もっとも、以前の採用区分では、旧2類(短大卒資格)で入った職員が旧1類(大卒及び院卒)扱いになる「能力認定」の制度がありました。都庁に入ってから能力認定試験に受かると、1類で入ったのと同等とみなされ、主任試験までの期間が短縮されるというものです。
1類Aの主任試験までの期間を現状より短縮したうえで、他の区分で入った職員も、試験制度か、あるいは勤務成績によって、1類Aと同様の期間で主任試験を受験可能とすれば、実力本位の人事制度にもかなうでしょう。
1類Bで平均より高い年齢で都庁に入った方にとっても、頑張り次第でキャッチアップできることにもつながります。
また、理系人材のキャリアパスの可能性に関して、最高幹部への登用も課題として挙げられます。
都庁の現状では、技術職の場合、局長にはなれますが、副知事にはなれません。
一応、技術職のトップとして、「都技監」という(名目上)副知事に準ずるポストが設けられていますが、たいてい局長職と兼務ですし、序列は事務系出身の副知事(3名)の下位の扱いです。
副知事の一人を技術職として、都市整備局、環境局、建設局、港湾局、水道局、下水道局など技術系分野と深く関わる局を統括するのも良いのではないでしょうか。(せっかく副知事ポストが複数あるのですから)
中央省庁でも、技官が役人トップの事務次官を務めている省庁もあります。
もちろん全員が局長、副知事を目指すわけではありませんが、組織の体制として、道が開かれていることは大切だと思うのです。

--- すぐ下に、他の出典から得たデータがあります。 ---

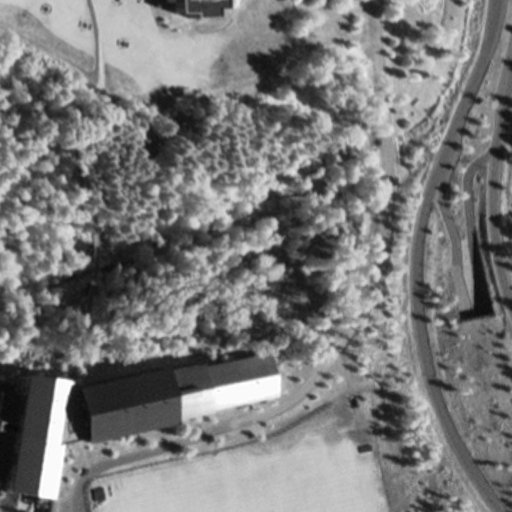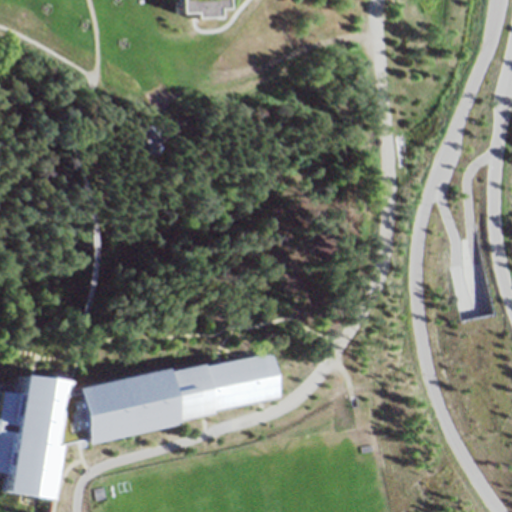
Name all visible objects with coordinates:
building: (191, 5)
road: (185, 7)
building: (190, 9)
road: (200, 11)
road: (220, 27)
road: (86, 84)
building: (131, 138)
building: (129, 141)
road: (491, 182)
road: (81, 200)
road: (443, 208)
road: (468, 227)
road: (413, 258)
road: (79, 262)
road: (168, 332)
road: (67, 333)
road: (338, 335)
building: (114, 403)
road: (74, 455)
building: (57, 477)
road: (52, 479)
park: (255, 481)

もっとも、都の人事当局も、今後は「ゼネラリスト」だけでなく、「スペシャリスト」「プロフェッショナル」タイプでも上級幹部を目指せる「複線型人事制度」へと舵を切っていく方針を打ち出しています。
専門性を高めることが将来の昇進や昇給にも直結するようになれば、技術系職員のモチベーションになると思います。(この点は、行政職で、法律や会計など専門性で勝負したいという場合も同様です)
ひいては、都庁に職業人生を賭けてみようという理系学生もさらに増えるのではないでしょうか。
いずれはこの複線型人事制度の象徴として、技術系の副知事が誕生する日が来るかもしれません。